Novel variants in critical domains of ATP8A2 and expansion of clinical spectrum

ATP8A2 is a P4‐ATPase that flips phosphatidylserine across membranes to generate and maintain transmembrane phospholipid asymmetry. Loss‐of‐function variants cause severe neurodegenerative and developmental disorders. We have identified three ATP8A2 variants in unrelated Iranian families that cause intellectual disability, dystonia, below‐average head circumference, mild optic atrophy, and developmental delay. Additionally, all the affected individuals displayed tooth abnormalities associated with defects in teeth development. Two variants (p.Asp825His and p.Met438Val) reside in critical functional domains of ATP8A2. These variants express at very low levels and lack ATPase activity. Inhibitor studies indicate that these variants are misfolded and degraded by the cellular proteasome. We conclude that Asp825, which coordinates with the Mg2+ ion within the ATP binding site, and Met438 are essential for the proper folding of ATP8A2 into a functional flippase. We also provide evidence on the association of tooth abnormalities with defects in ATP8A2, thereby expanding the clinical spectrum of the associated disease.

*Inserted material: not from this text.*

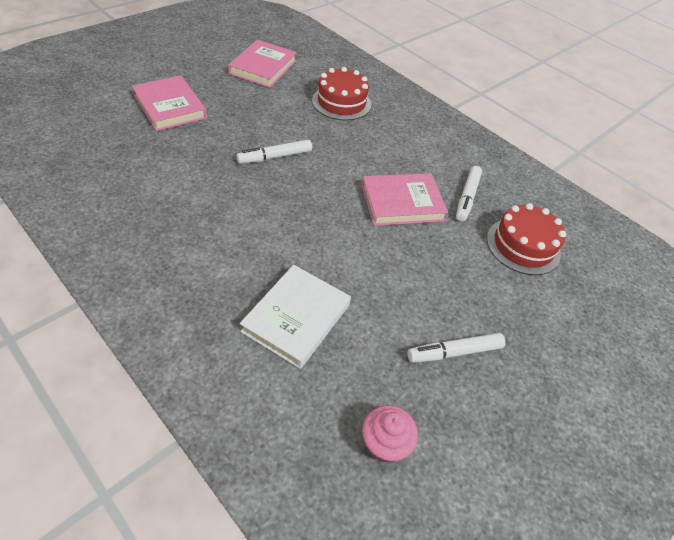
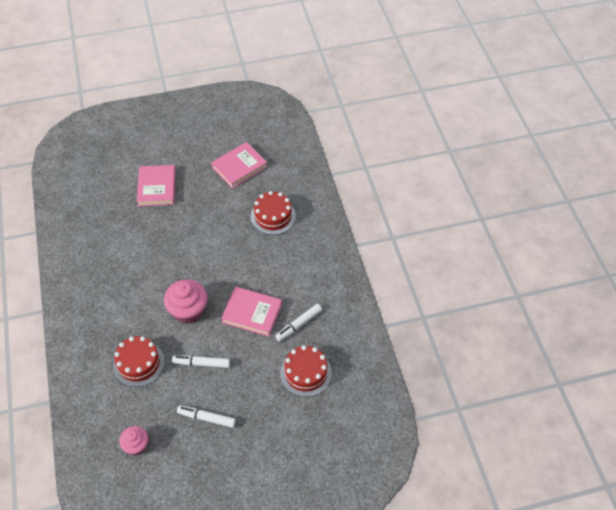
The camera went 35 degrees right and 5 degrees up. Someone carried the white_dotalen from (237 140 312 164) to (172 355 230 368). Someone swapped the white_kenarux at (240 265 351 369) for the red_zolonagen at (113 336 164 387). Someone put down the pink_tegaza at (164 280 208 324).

We report three unrelated patients with variants in ATP8A2 gene. Our data provide clear evidence that the Asp825 which coordinates to the Mg2+ ion within the ATP binding site and Met438 are essential for the proper folding of ATP8A2 into a functional flippase. We also expand the clinical spectrum of ATP8A2 phenotypes by reporting different tooth abnormalities ranging from dental malalignment to severe tooth agenesis suggesting that disruption of ATP8A2 flippase activity interferes with teeth development.